A Workplace Twist on Balance Transfer Day

In case you missed it, two Sunday’s ago was designated as Balance Transfer Day, based on a Facebook-led protest against big banks that encouraged consumers to switch their high interest credit cards for cards with lower rates or 0% teaser rates.  The December 11th protest was meant  to “beat the banks at their own game and demand the same 0% interest rate that they receive from the federal government,” the protest’s organizers said.  Hopefully, this put the spotlight on the high cost of finance charges that some consumers are facing with their credit card debt.  So where can you shine your own spotlight?

Many of your employees could have money sitting in qualified retirement plans from previous employers, which might include 401(k) accounts, 403b accounts, or maybe even a 457 plan.  Is your workforce aware they can transfer these prior employer’s plans to your current retirement plan?  Get the word out by sponsoring your own Balance Transfer Day, making it all about the advantages of rolling over old accounts into your Plan.  Why bother to spotlight the rollover option?  Well, some of your workers could be getting hit with an inactive fee for no longer being an active employee at their prior job.  My husband had that happen to his 401(k) account from his previous employer when the company switched to a different insurance company as their new plan provider.  The insurance company sent a disclosure stating that they would begin to assess a $10 quarterly fee for inactive accounts, so we rolled the funds to his current retirement account.  Or, perhaps the previous employer’s plan has mutual funds with high expense ratios or below average performance. 

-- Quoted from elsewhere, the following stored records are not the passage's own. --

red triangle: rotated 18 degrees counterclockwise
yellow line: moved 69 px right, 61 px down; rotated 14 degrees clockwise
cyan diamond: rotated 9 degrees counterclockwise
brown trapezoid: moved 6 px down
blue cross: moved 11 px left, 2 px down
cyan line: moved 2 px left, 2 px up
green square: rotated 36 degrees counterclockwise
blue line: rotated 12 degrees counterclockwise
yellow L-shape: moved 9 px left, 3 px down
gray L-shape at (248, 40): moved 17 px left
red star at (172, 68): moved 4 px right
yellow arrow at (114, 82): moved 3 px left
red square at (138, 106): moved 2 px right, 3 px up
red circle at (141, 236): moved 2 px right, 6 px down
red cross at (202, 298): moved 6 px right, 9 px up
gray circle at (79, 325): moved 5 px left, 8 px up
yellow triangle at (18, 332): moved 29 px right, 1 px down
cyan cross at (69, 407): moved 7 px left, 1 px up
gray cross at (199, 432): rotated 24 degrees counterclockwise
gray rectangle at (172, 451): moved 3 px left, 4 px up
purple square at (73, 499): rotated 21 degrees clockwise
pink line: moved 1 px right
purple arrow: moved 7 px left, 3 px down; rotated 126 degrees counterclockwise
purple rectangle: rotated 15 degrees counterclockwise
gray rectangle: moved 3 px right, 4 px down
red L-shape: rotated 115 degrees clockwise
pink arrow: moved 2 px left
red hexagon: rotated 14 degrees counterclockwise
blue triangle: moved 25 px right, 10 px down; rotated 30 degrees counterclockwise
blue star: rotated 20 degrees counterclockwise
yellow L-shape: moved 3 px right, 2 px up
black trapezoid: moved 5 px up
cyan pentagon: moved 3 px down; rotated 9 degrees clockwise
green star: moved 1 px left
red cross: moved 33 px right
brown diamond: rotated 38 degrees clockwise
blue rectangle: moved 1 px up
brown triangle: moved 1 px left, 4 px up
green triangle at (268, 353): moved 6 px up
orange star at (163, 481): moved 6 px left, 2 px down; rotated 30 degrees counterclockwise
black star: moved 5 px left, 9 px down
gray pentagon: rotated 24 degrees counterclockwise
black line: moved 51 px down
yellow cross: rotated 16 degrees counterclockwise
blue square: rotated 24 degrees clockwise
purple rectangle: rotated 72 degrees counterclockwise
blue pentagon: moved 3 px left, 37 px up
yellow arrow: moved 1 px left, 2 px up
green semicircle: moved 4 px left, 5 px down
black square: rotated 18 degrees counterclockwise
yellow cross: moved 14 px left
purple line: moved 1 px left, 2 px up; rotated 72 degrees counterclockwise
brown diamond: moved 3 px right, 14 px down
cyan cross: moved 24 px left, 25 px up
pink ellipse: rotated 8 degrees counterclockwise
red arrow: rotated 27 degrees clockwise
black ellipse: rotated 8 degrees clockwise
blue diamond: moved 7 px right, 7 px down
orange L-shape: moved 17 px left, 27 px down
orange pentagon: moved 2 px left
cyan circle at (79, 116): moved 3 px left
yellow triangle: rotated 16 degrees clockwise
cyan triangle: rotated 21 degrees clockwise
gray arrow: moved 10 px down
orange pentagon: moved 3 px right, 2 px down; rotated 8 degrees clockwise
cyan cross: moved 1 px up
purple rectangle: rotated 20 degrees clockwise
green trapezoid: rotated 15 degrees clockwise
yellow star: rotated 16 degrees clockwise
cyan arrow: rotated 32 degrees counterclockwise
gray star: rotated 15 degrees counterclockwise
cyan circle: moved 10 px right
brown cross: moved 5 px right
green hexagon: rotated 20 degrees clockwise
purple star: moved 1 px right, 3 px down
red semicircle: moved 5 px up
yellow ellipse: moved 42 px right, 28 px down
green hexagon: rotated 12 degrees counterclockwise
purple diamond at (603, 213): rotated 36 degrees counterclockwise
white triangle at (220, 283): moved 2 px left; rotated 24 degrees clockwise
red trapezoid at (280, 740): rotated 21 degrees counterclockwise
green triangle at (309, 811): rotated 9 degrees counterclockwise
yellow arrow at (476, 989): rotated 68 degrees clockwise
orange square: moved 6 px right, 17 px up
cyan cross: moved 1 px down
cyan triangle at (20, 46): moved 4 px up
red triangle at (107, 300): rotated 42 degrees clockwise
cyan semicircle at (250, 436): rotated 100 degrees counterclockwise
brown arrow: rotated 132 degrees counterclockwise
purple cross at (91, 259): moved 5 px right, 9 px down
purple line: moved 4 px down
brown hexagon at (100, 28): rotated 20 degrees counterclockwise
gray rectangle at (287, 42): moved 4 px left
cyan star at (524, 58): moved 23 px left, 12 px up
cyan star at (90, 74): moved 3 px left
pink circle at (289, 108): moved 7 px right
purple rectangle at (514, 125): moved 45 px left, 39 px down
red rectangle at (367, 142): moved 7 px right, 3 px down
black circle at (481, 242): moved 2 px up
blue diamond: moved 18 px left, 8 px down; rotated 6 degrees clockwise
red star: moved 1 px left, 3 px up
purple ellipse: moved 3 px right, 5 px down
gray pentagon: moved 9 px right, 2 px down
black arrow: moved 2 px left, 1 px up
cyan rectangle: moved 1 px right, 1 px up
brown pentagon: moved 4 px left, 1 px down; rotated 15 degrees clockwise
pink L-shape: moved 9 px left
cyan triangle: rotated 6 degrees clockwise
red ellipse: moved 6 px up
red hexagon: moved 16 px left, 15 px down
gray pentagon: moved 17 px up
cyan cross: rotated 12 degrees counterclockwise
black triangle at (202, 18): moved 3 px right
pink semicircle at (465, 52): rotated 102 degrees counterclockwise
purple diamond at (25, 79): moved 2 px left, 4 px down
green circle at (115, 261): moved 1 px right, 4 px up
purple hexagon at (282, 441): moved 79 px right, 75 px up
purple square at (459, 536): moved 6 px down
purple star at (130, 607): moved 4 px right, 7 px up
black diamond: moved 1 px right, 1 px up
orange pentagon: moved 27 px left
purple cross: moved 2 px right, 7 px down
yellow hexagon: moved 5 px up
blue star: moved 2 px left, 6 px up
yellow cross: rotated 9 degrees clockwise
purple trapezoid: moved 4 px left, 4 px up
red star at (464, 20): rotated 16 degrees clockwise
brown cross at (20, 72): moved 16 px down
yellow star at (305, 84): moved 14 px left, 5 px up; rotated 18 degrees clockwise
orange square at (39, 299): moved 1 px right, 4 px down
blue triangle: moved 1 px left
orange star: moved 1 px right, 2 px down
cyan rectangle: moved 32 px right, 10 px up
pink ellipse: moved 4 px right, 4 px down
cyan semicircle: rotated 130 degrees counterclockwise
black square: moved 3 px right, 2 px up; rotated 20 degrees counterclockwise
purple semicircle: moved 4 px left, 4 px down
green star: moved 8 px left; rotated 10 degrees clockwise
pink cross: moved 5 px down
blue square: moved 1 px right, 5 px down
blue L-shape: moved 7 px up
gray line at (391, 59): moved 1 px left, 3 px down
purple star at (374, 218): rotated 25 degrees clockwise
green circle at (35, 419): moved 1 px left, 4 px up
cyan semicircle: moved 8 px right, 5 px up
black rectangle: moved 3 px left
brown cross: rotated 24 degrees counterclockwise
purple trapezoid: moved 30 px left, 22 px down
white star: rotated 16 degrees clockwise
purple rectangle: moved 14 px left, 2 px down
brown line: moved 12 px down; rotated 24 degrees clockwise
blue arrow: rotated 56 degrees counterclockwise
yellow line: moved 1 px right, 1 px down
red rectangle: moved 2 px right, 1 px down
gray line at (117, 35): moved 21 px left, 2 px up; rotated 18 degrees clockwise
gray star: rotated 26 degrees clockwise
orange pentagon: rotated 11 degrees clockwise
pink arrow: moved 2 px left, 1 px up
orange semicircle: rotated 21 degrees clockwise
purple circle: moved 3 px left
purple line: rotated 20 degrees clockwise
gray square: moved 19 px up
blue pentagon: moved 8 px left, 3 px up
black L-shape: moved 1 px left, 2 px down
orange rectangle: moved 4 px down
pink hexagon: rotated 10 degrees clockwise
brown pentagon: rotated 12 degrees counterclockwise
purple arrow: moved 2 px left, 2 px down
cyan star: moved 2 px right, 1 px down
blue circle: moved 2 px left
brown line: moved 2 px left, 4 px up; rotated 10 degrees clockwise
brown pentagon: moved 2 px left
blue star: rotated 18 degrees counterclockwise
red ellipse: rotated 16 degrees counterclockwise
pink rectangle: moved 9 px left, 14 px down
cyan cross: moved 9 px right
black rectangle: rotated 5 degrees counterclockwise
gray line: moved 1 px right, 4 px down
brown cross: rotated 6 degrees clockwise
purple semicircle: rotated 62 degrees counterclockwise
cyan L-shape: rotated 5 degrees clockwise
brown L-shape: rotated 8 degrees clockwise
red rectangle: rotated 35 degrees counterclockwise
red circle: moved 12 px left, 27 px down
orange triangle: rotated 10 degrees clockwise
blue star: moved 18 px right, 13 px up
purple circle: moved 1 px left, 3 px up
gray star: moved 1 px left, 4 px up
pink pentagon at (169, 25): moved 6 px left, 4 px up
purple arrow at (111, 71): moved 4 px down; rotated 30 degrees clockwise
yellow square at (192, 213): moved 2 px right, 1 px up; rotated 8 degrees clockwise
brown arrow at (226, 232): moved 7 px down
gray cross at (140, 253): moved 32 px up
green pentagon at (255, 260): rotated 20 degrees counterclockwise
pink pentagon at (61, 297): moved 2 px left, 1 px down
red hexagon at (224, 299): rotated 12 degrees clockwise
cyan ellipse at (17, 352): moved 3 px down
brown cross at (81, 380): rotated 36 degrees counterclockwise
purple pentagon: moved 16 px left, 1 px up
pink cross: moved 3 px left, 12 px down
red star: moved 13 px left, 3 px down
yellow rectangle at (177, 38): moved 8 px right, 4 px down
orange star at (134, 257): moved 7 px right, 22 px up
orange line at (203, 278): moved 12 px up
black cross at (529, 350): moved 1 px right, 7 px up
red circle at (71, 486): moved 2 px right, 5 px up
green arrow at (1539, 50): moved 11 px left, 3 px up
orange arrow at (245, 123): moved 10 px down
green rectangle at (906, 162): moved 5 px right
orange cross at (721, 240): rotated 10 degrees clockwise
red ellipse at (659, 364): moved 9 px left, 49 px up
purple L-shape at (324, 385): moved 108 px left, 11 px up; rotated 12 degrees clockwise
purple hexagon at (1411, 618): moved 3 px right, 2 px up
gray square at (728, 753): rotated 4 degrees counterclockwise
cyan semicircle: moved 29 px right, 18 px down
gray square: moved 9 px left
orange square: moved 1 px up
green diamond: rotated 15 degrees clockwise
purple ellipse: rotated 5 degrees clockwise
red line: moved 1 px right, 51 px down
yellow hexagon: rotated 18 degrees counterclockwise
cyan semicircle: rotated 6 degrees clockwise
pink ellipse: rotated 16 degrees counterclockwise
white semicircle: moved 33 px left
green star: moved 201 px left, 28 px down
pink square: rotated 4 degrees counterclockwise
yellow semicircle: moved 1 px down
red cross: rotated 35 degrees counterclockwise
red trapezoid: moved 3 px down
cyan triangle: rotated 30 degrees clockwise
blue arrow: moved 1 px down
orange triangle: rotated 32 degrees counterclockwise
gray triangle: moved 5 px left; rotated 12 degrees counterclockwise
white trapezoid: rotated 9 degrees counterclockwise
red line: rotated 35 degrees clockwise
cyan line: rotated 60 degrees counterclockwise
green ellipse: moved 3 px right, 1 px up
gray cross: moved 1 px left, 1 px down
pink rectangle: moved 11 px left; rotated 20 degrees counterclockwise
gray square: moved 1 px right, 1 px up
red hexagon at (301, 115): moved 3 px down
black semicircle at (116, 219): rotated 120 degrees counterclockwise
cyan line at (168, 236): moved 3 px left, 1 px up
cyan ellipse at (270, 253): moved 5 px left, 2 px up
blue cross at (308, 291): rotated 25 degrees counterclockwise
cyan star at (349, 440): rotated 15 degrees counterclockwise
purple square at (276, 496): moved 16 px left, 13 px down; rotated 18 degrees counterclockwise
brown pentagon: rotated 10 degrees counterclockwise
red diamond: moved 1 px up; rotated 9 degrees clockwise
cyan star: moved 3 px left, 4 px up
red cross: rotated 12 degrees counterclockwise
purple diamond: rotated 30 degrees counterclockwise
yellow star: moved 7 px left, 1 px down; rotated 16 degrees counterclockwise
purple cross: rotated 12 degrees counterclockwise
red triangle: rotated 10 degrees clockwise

Mid- January would be a perfect time of year to host Balance Transfer Day for rolling over retirement accounts, since the end of year account statements will be arriving by email or postal mail.  Here’s my list of the top 5 reasons that a rollover can benefit your workforce:

  • Consolidating multiple qualified plans into one makes it easier for the employee to keep track of their balance and manage their investment portfolio.
  • Your Plan may have lower fees and expenses than the employee’s previous employer’s Plan.
  • Accumulating more assets in your Plan may help with negotiating lower fees for all participants.
  • Funds that are rolled over now can be available for a plan loan for the employee.
  • Employees retiring at age 55 or older would now have access to the rollover funds in the current plan without incurring the pre 59 ½ early withdrawal penalty of 10%.

Share your comments below, or email me at [email protected] if you can add to my list of advantages for rolling over those old retirement accounts to the current employer-sponsored retirement plan. 

In conjunction with this idea of Balance Transfer Day, check with your plan provider for a flyer or brochure on transferring assets, and you could also host a retirement planning workshop or even offer one on one financial counseling sessions to help your employees make the right decisions for their retirement.